Feel the ground. It’s nice and cool, right? Well, dig down a few kilometers and things really heat up. Once you’re down more than 30 km, and temperatures can reach more than 1,000 degrees C; that’s hot enough to melt rock. The melted rock is called magma, and it collects into vast chambers beneath the Earth’s surface. The molten rock is less dense than the surrounding rock and so it “floats” upwards through cracks and faults. When the magma finds its way to the surface, it erupts as lava, rock, ash and volcanic gases; this is a volcanic mountain.

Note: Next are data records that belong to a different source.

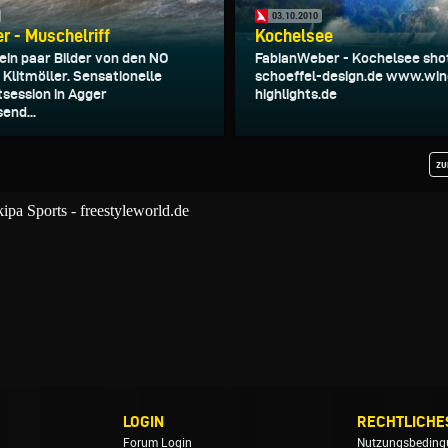
03.10.2010
er - Muschelriff
Kochelsee
ein paar Bilder von den NO
FabianWeber - Kochelsee sho
 Klitmöller. Sensationelle
schoeffel-design.de www.win
tsession in Agger
highlights.de
end...
zu
LOGIN
RECHTLICHE
Forum Login
Nutzungsbeding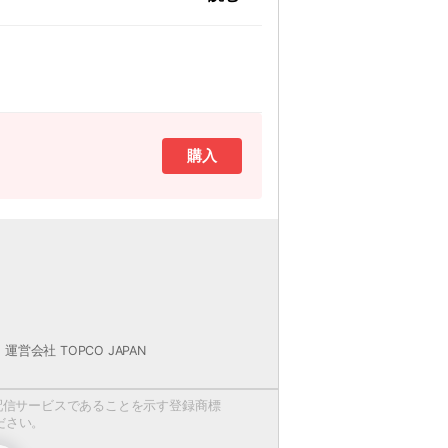
購入
は除く）
承ください。
運営会社 TOPCO JAPAN
場合がございます。
定をお願い申し上げます。
配信サービスであることを示す登録商標
ることは、 著作権侵害となり、著作権法に
ださい。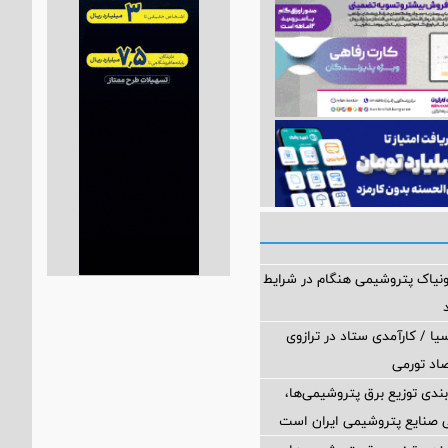
مونیاک پتروشیمی هنگام در شرایط
یا / کارآمدی ستاد در ترازوی
صاد تورمی
بندی توزیع برق پتروشیمی‌ها،
 صنایع پتروشیمی ایران است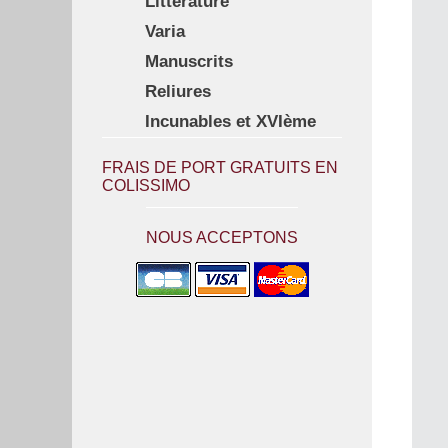
Littérature
Varia
Manuscrits
Reliures
Incunables et XVIème
FRAIS DE PORT GRATUITS EN
COLISSIMO
NOUS ACCEPTONS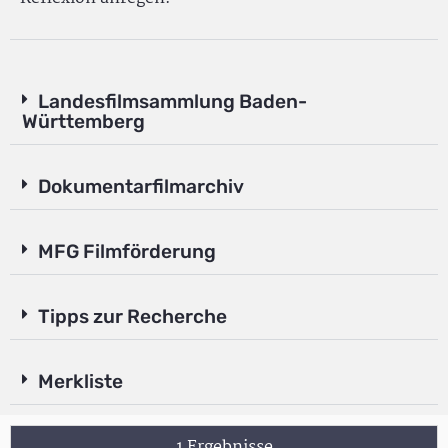
Landesfilmsammlung Baden-
Württemberg
Dokumentarfilmarchiv
MFG Filmförderung
Tipps zur Recherche
Merkliste
1 Ergebnisse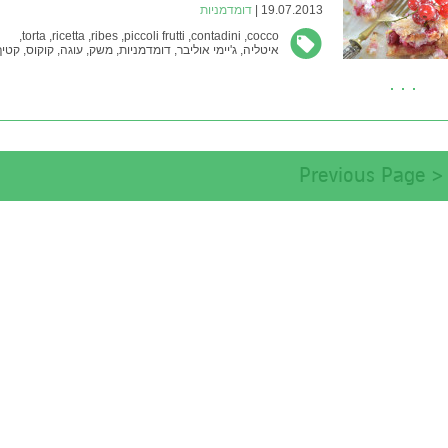
19.07.2013 |
דומדמניות
torta,
ricetta,
ribes,
piccoli frutti,
contadini,
cocco,
איטליה,
ג'יימי אוליבר,
דומדמניות,
משק,
עוגה,
קוקוס,
קטיף
< Previous Page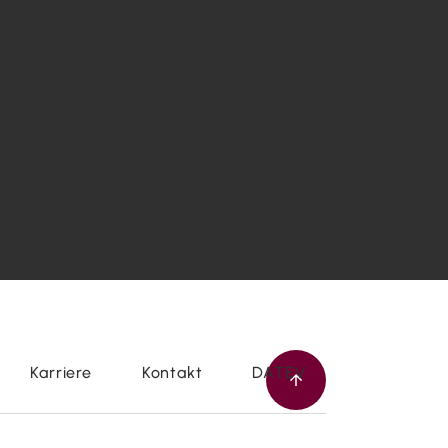
Karriere
Kontakt
DATEV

A volcanic mountain starts out as a simple crack in the Earth called a volcanic vent. Magma erupts out of the ground as lava flows, clouds of ash, and explosions of rock. This material falls back to Earth around the vent, and piles up around it. Over time (and sometimes quite quickly) a volcanic mountain builds up, with the familiar cone shape.
There are different kinds of volcanic mountains. Cinder cone mountains are made up of material blasted out that rains back down. They don’t usually grow too large. Shield volcanoes are built up by many lava flows of low viscosity lava (low viscosity means that it flows more easily). The lava can flow for dozens of kilometers, and the volcano can be very wide. A stratovolcano or composite volcano is made up of many layers of ash, rock and hardened lava. Some of the largest, most impressive volcanoes in the world are stratovolcanoes (think about Mount Fuji or Rainier).
And we don’t just have volcanic mountains here on Earth. The largest mountain in the Solar System is Olympus Mons on Mars. This enormous shield volcano has grown to more than 21 km tall. There are also active volcanoes on Jupiter’s moon Io.